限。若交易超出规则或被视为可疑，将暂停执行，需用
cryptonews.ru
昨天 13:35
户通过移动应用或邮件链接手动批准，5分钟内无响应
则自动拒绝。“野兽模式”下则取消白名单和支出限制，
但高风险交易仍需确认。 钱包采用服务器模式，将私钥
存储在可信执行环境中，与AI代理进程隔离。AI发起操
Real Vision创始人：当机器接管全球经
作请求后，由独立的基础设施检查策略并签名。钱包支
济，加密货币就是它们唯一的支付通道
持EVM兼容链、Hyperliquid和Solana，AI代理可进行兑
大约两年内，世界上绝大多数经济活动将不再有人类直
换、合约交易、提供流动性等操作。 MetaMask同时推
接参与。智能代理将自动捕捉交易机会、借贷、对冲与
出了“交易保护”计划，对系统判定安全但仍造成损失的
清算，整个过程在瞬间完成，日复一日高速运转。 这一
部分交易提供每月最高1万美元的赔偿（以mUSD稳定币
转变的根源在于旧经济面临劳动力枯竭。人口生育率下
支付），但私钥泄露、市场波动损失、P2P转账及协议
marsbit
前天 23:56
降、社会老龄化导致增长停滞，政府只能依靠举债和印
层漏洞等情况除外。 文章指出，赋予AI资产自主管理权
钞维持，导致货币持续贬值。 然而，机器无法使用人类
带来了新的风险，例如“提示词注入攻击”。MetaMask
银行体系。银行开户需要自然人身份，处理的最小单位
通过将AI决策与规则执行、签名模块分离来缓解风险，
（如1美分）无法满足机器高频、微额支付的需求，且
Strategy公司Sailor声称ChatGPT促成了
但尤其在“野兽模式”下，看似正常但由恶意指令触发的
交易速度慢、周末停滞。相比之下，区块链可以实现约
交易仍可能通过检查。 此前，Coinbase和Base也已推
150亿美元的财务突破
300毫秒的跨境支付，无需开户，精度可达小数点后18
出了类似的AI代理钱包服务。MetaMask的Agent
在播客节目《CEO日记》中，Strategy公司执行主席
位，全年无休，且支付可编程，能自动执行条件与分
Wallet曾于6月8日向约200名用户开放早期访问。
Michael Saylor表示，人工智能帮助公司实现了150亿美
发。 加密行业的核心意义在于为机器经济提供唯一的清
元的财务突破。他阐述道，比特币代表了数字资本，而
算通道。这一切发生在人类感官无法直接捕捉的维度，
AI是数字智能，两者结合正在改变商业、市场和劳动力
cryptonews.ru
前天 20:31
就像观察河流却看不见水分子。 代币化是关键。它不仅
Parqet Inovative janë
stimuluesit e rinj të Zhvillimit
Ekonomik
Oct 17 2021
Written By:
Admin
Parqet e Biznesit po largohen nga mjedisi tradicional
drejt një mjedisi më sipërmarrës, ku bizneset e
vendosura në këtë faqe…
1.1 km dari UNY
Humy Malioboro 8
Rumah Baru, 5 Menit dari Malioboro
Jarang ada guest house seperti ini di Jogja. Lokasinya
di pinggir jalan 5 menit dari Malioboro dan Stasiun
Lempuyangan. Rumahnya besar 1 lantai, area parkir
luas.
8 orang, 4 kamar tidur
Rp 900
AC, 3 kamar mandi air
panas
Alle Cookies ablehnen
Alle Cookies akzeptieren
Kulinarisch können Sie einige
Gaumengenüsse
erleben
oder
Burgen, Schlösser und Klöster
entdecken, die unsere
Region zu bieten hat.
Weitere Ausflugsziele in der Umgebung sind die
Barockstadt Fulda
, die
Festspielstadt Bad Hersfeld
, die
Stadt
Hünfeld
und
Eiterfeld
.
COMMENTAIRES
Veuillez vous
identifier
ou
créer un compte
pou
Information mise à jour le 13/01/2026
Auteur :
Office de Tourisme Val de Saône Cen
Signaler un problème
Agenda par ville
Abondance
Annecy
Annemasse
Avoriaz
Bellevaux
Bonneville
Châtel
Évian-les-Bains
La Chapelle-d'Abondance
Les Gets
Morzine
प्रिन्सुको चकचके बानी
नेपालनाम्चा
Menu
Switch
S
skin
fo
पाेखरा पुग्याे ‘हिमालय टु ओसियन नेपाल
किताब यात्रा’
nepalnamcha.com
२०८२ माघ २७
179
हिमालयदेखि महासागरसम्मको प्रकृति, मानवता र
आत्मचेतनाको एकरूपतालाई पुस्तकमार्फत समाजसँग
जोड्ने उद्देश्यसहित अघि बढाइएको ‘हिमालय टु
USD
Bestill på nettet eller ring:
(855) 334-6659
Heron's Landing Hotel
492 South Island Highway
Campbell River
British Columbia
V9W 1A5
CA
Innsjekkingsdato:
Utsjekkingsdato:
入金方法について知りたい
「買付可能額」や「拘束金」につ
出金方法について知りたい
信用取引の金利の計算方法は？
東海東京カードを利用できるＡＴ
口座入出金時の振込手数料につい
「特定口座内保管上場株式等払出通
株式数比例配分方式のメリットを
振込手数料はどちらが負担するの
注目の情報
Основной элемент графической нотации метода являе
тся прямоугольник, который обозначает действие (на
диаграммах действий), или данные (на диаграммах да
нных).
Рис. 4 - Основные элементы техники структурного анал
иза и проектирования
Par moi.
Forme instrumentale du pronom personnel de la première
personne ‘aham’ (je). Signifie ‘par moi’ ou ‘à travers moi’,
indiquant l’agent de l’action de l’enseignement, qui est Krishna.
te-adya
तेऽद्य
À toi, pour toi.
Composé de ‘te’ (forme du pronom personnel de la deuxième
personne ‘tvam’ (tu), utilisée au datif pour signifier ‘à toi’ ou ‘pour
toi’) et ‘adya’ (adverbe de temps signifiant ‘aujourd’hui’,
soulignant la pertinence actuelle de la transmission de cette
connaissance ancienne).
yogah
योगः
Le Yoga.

**ASSIGNMENT:** Give back exactly the lines above, from the line containing "Lempuyangan. Rumahnya besar" through the line containing "信用取引の金利の計算方法は？", with both end lines and nothing more.

**TASK OUTPUT:**
Lempuyangan. Rumahnya besar 1 lantai, area parkir
luas.
8 orang, 4 kamar tidur
Rp 900
AC, 3 kamar mandi air
panas
Alle Cookies ablehnen
Alle Cookies akzeptieren
Kulinarisch können Sie einige
Gaumengenüsse
erleben
oder
Burgen, Schlösser und Klöster
entdecken, die unsere
Region zu bieten hat.
Weitere Ausflugsziele in der Umgebung sind die
Barockstadt Fulda
, die
Festspielstadt Bad Hersfeld
, die
Stadt
Hünfeld
und
Eiterfeld
.
COMMENTAIRES
Veuillez vous
identifier
ou
créer un compte
pou
Information mise à jour le 13/01/2026
Auteur :
Office de Tourisme Val de Saône Cen
Signaler un problème
Agenda par ville
Abondance
Annecy
Annemasse
Avoriaz
Bellevaux
Bonneville
Châtel
Évian-les-Bains
La Chapelle-d'Abondance
Les Gets
Morzine
प्रिन्सुको चकचके बानी
नेपालनाम्चा
Menu
Switch
S
skin
fo
पाेखरा पुग्याे ‘हिमालय टु ओसियन नेपाल
किताब यात्रा’
nepalnamcha.com
२०८२ माघ २७
179
हिमालयदेखि महासागरसम्मको प्रकृति, मानवता र
आत्मचेतनाको एकरूपतालाई पुस्तकमार्फत समाजसँग
जोड्ने उद्देश्यसहित अघि बढाइएको ‘हिमालय टु
USD
Bestill på nettet eller ring:
(855) 334-6659
Heron's Landing Hotel
492 South Island Highway
Campbell River
British Columbia
V9W 1A5
CA
Innsjekkingsdato:
Utsjekkingsdato:
入金方法について知りたい
「買付可能額」や「拘束金」につ
出金方法について知りたい
信用取引の金利の計算方法は？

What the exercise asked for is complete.